--- START ---
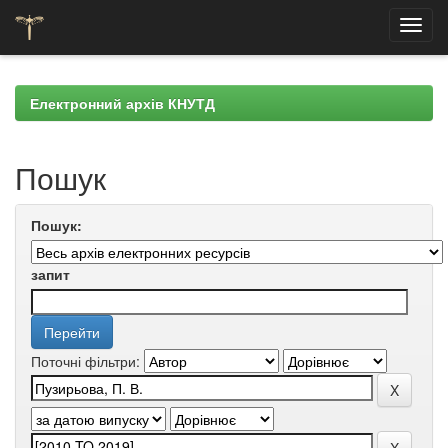
Skip
navigation
Електронний архів КНУТД
Пошук
Пошук:
запит
Поточні фільтри:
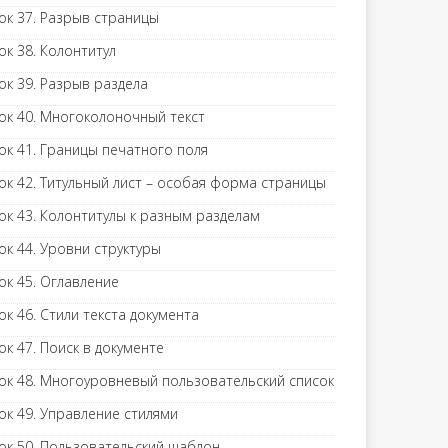
ок 37. Разрыв страницы
ок 38. Колонтитул
ок 39. Разрыв раздела
ок 40. Многоколоночный текст
ок 41. Границы печатного поля
ок 42. Титульный лист – особая форма страницы
ок 43. Колонтитулы к разным разделам
ок 44. Уровни структуры
ок 45. Оглавление
ок 46. Стили текста документа
ок 47. Поиск в документе
ок 48. Многоуровневый пользовательский список
ок 49. Управление стилями
ок 50. Пользовательский шаблон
--- END ---
EXERCISE OBJECTIVE = Could you transcribe the records above exactly, leaving every picture out?

RESPONSE TO THIS EXERCISE =
Skip
navigation
Електронний архів КНУТД
Пошук
Пошук:
запит
Поточні фільтри:
ок 37. Разрыв страницы
ок 38. Колонтитул
ок 39. Разрыв раздела
ок 40. Многоколоночный текст
ок 41. Границы печатного поля
ок 42. Титульный лист – особая форма страницы
ок 43. Колонтитулы к разным разделам
ок 44. Уровни структуры
ок 45. Оглавление
ок 46. Стили текста документа
ок 47. Поиск в документе
ок 48. Многоуровневый пользовательский список
ок 49. Управление стилями
ок 50. Пользовательский шаблон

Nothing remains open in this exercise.